My search for the perfect cat was intensified after I first saw pictures of Maine coons - huge long-haired felines bred from American wild cats, with fierce, owly faces and lynx ears. I read articles by besotted owners, which praised their size, beauty and eccentricity of character. The author John Keegan wrote a paean to his coons, and I thought any cat butch enough to enthral a military historian was the cat for me. But how to justify spending £300 on, of all things, a pedigree cat? I did what I always do in such tricky circumstances; I gave the kitten to my husband as his birthday present.

Wavell, as he was named, after the Second World War desert general, became the jewel of our heart. Never, we agreed, did any beast walk the earth which was so handsome, charismatic or generally superb. He slept on our pillows and rode on our shoulders as we walked around the garden. When we went to Kent to visit relatives he would travel on my knee and I even cycled across Cambridge with him in my bike basket. He was extraordinarily gregarious and would pay morning calls on all the neighbours, allowing children to hug him like a stuffed toy. I frequently overheard passers-by say, "That's Wavell's house." And a cab driver once told me that he'd just seen, "a cat like a blooming lion!"

The birth of my son did not affect his primacy in the house. Wavell remained top cat. There was just one problem. Whenever there was a high wind and a full moon Wavell would raise his bushy tail in the air and trot off looking for adventure. It was not unusual to pick him up seven or eight miles from the house. I once collected him from Robinson College's porter's lodge at 3am, where he was canoodling shamelessly with the staff. Although he'd been spayed, the wanderlust remained. In February this year the inevitable happened. We were woken by a caller who had found a ginger cat dead by the side of the road.

And so began my long and exhaustive search for Wavell's successor.
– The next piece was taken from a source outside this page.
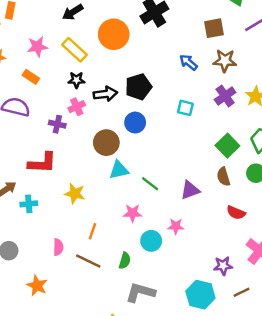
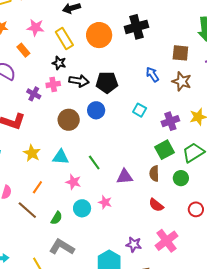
purple cross: (225, 96) -> (170, 121), moved
cyan triangle: (119, 170) -> (61, 157), moved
As the months passed I began to feel rather like one of those Tibetan monks seeking the reincarnation of the Dalai Lama. Many breeders were incredibly snooty, reacting with outraged incredulity when I explained my last cat had been run over: "You mean you let it out!" Many in the breeding fraternity think that allowing a pedigree cat to roam free is tantamount to cat abuse. Others wouldn't sell to homes with small children. Some were ruled out because the kittens were £800 plus.

Finally I discovered Jacawaca Maine Coons near Colchester; where lovely nurse Jackie didn't think "pet" was a dirty word. Last week we brought home golden-red Aubrey, named after the sea captain hero of Patrick O'Brian's novels. "Lo!" I said to my husband. "Our god has returned from distant shores."